Business email compromise (BEC) and phishing scams are two of the most common tactics used by cyber criminals to infiltrate business networks and cause havoc in the form of wire transfer fraud, data encryption, planting ransomware, and even blackmailing or coercing employees to perform unwarranted actions.
It’s a cyber risk that’s well and truly on the radar of many organisations worldwide. Employers today are looking at ways to prevent and mitigate BEC and phishing scams with many turning to more frequent and detailed employee training and awareness campaigns. But there are many who would argue that you can do all the employee training possible, and someone will still absentmindedly click on a dodgy link or respond to a fraudulent email. It’s a phrase often said (arguably, with merit) that humans are the weakest link in cyber security.
According to Shelley Ma, director of digital forensics & incident response at Arete Advisors – an elite global team of cyber incident response experts – the conversation around BEC and phishing scams should not focus solely on prevention. It should also revolve around the safety nets that organisations can put in place to mitigate potential damages once a user inevitably falls victim to BEC or clicks on a phishing email. Speaking on a NetDiligence Cyber Risk Summit panel about BEC and wire fraud, Ma shared several basic implementations that organisations could consider in order to prevent a catastrophe arising from BEC or a phishing email:
Enable multi-factor authentication
Multi-factor authentication (MFA) is a security mechanism that requires a user to provide two or more pieces of information to authenticate their identity. The most common form would be asking a user to submit a username and password.
“In this day and age, it’s pretty unacceptable to not have MFA when it comes to access and when it comes to logins,” said Ma. “Microsoft Office 365, for example, would ask for a password, and then there will be a secondary authentication step, either in the form of a randomly generated passcode or in the form of a call or text. One very common strategy that attackers like to employ is to redirect the user to an external page that looks like it’s an Office 365 sign-in page. That type of tactic is for credential harvesting. Even if that were successful, without the secondary factor, the attacker would not be able to gain access. MFA is something we always recommend.”
Turn on audit logging
Audit logging, sometimes referred to as an audit trail, keeps tracks of everything that happens on a digital system or a software solution. It will keep a record of who logged-in, when and where they accessed a system, who completed a certain action (for example, the deletion of files or the changing of passwords), and so on. Audit logging is necessary from a compliance and legal standpoint, and it’s extremely helpful from a cyber forensics point of view.

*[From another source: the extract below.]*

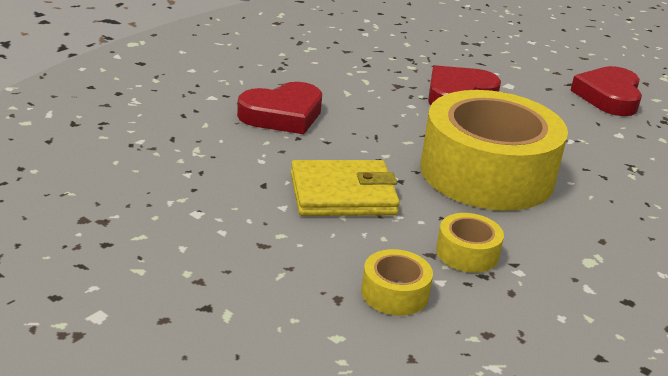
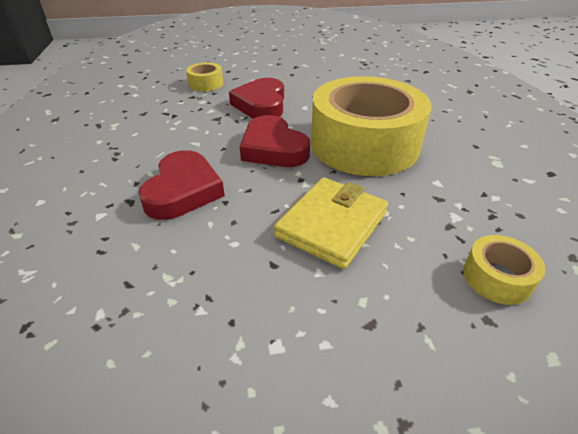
camera: 45 degrees left, 10 degrees up
(467, 253) = (459, 207): yellow tape -> yellow tape (206, 84)
(609, 97) = (323, 64): red heart -> red heart (273, 148)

“Just flipping that switch and turning audit logging on will provide so much forensic visibility into what’s happened in a cyber incident,” Ma commented. “It’s a very easy step to do. And don’t just keep audit logs maintained for a week; have them extended to the maximum possible retention period.”
Tag external emails with warning messages
You’ve probably seen these messages embedded throughout email chains. They might go something like: ‘This email originated from outside the organisation.’ This tag is particularly helpful in identifying domain spoofing. For example, in BEC, a fraudster would use social engineering to impersonate a person of influence (often someone in a senior management position) via email. Typically, an employee would receive a spoof email, which looks like it’s from their boss, asking them to wire funds to the fraudster’s account. If external emails are tagged, that creates a red flag to any spoofed emails, which users can then react to accordingly.
Use ATP Safe Links
This is a feature of Microsoft Office 365 Advanced Threat Protection (ATP). Ma described it as a live-time verification of URLs within the body of an email or within documents. This helps to prevent a user’s absentminded click on a corrupt link from becoming a catastrophe.
Have a data loss prevention policy
“Another thing to consider is a data loss prevention policy - a DLP,” Ma added. “DLPs use content analysis engines to look into the contents of an email. They’ll flag when an email includes credit card numbers, social insurance numbers, social security numbers and so on, because those type of sensitive information should not be sent in plain text over email. That could greatly prevent the loss and exploitation of data.”
Enforce a data retention policy
From a legal and governance standpoint, it’s helpful for organisations to not only have a data retention policy but to actively enforce that data retention policy. Essentially, this helps firms to save and secure relevant information for a later date and dispose of information that’s no longer needed. This reduces the likelihood of hackers infiltrating a system via BEC or a phishing scam and then exfiltrating data that the company didn’t even know it still had on record.